🚧 Lesson 8 of 35 in Level 04
Level 04 • Lesson 8

Data Pipeline

Tokenization, batching, data loading, and preprocessing for training.

Tokenization

Convert text to token IDs:

# BPE tokenization text = "Hello world" tokens = ["Hello", " world"] # or subwords: ["He", "llo", " world"] ids = [15496, 995] # token IDs

Batching

# Dynamic padding: pad to longest in batch # Or packing: combine short sequences # Efficient batching is crucial for throughput batch_size = 32 sequence_length = 2048

Data Loading

Key Takeaways

  • Tokenization converts text into numerical token IDs using algorithms like BPE or WordPiece. The choice of tokenizer affects vocabulary size and model performance.
  • Batching strategies impact training efficiency: dynamic padding reduces wasted computation on short sequences, while packing maximizes GPU utilization by combining multiple short examples.
  • Data loading optimization is critical for training throughput. Pre-tokenizing datasets, using memory-mapped files, and parallel workers prevent the data pipeline from becoming a bottleneck.
  • Sequence length matters — longer sequences require more memory but provide more context. Balance batch size and sequence length based on available GPU memory.

Quick Quiz

Q1: What is the primary purpose of tokenization in LLM training?

  • A) To compress text files
  • B) To convert text into numerical token IDs the model can process
  • C) To translate text between languages
  • D) To remove punctuation from text
Show Answer

B) Tokenization converts raw text into numerical token IDs that the model can process. LLMs operate on numbers, not raw text.

Q2: Which batching strategy combines multiple short sequences to maximize GPU utilization?

  • A) Dynamic padding
  • B) Bucketing
  • C) Packing
  • D) Dropout batching
Show Answer

C) Packing combines multiple short sequences into a single longer sequence up to the maximum length, maximizing GPU utilization by reducing wasted computation on padding tokens.

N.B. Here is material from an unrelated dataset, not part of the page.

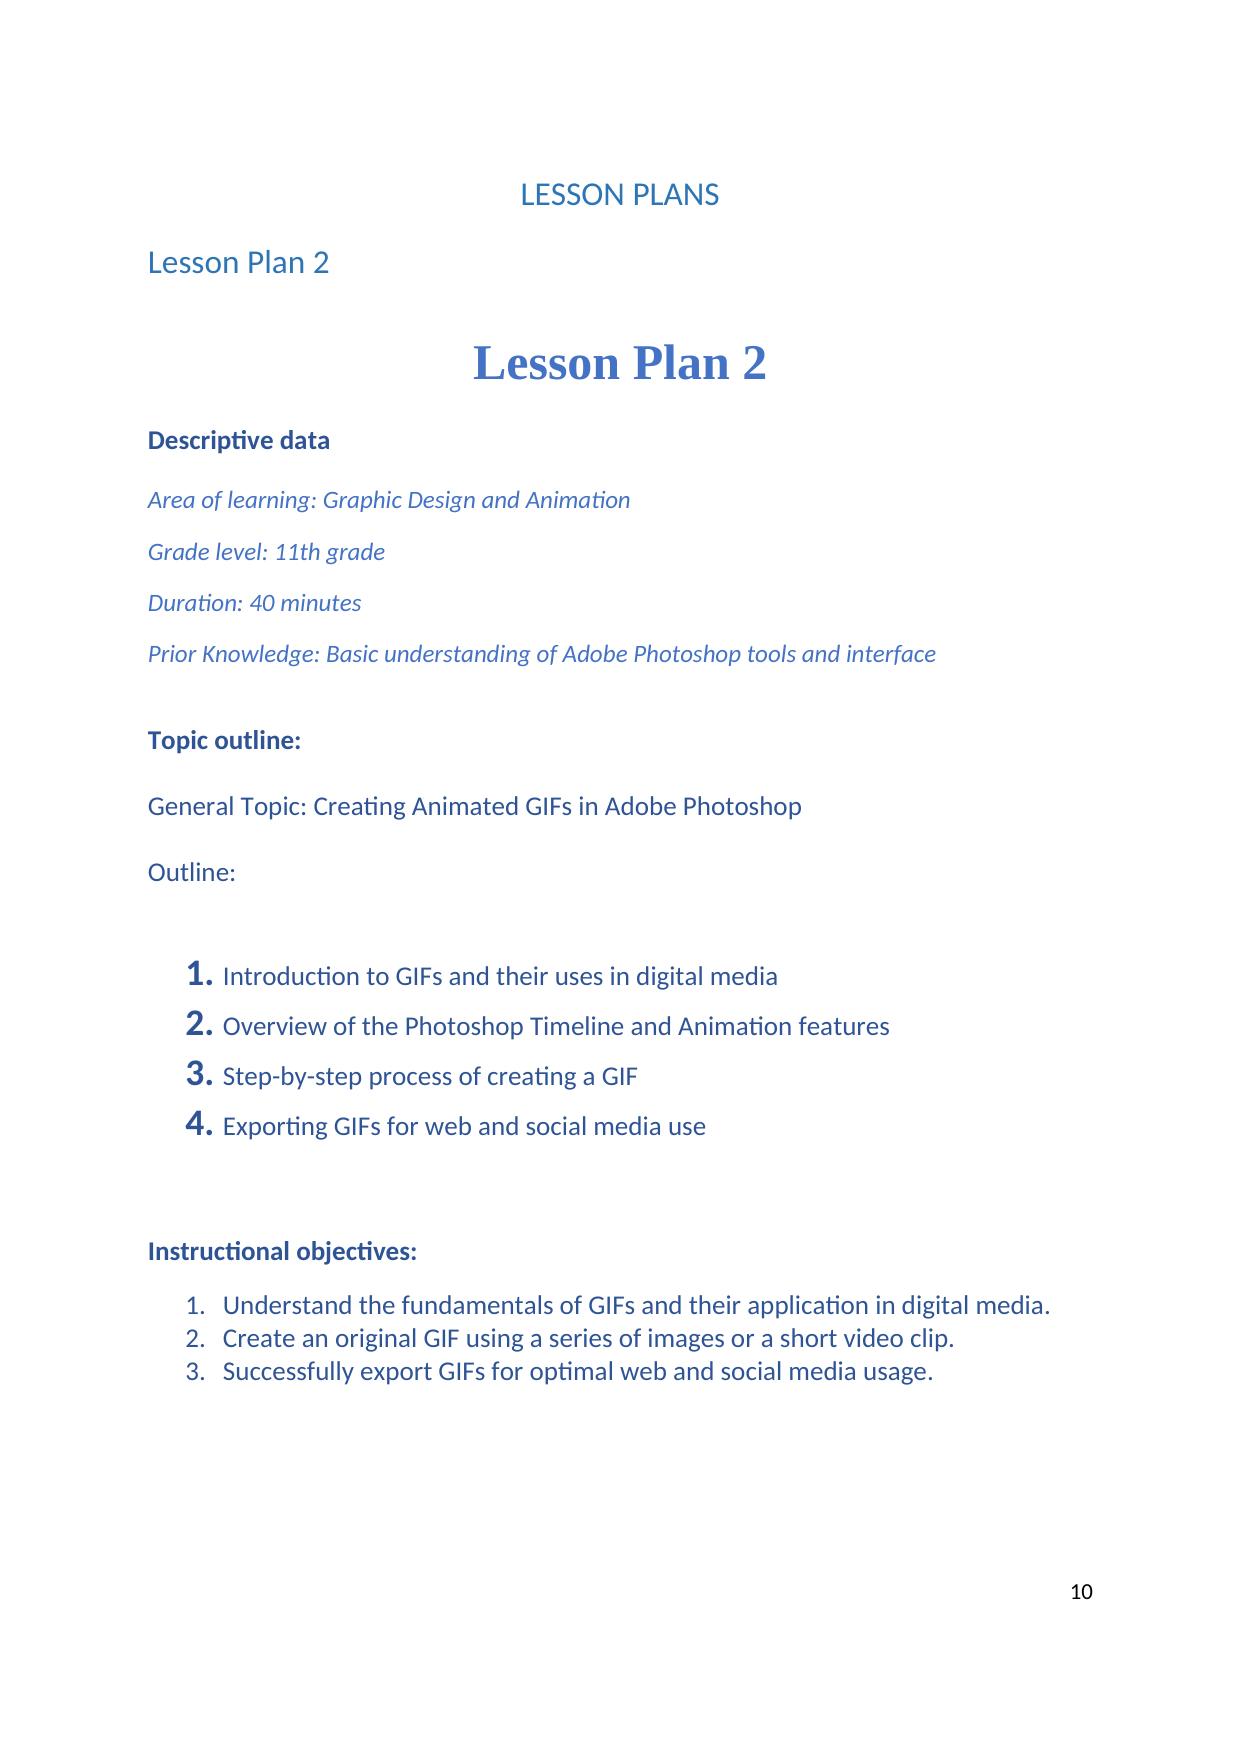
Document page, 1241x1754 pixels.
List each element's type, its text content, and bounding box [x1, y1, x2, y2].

Q3: Why is pre-tokenizing and caching datasets beneficial?

  • A) It reduces model accuracy
  • B) It prevents the data pipeline from becoming a training bottleneck
  • C) It increases the vocabulary size
  • D) It makes the dataset smaller
Show Answer

B) Pre-tokenizing and caching prevents the data pipeline from becoming a bottleneck during training. Tokenization is CPU-intensive; doing it once upfront saves computation during each training epoch.

Q4: What trade-off exists between batch size and sequence length?

  • A) Larger batches always improve model quality
  • B) Longer sequences require more GPU memory, reducing possible batch size
  • C) Sequence length has no impact on memory usage
  • D) Batch size only affects training speed, not memory
Show Answer

B) Longer sequences require more GPU memory. Since GPU memory is finite, increasing sequence length means you must decrease batch size (or vice versa) to fit within memory constraints.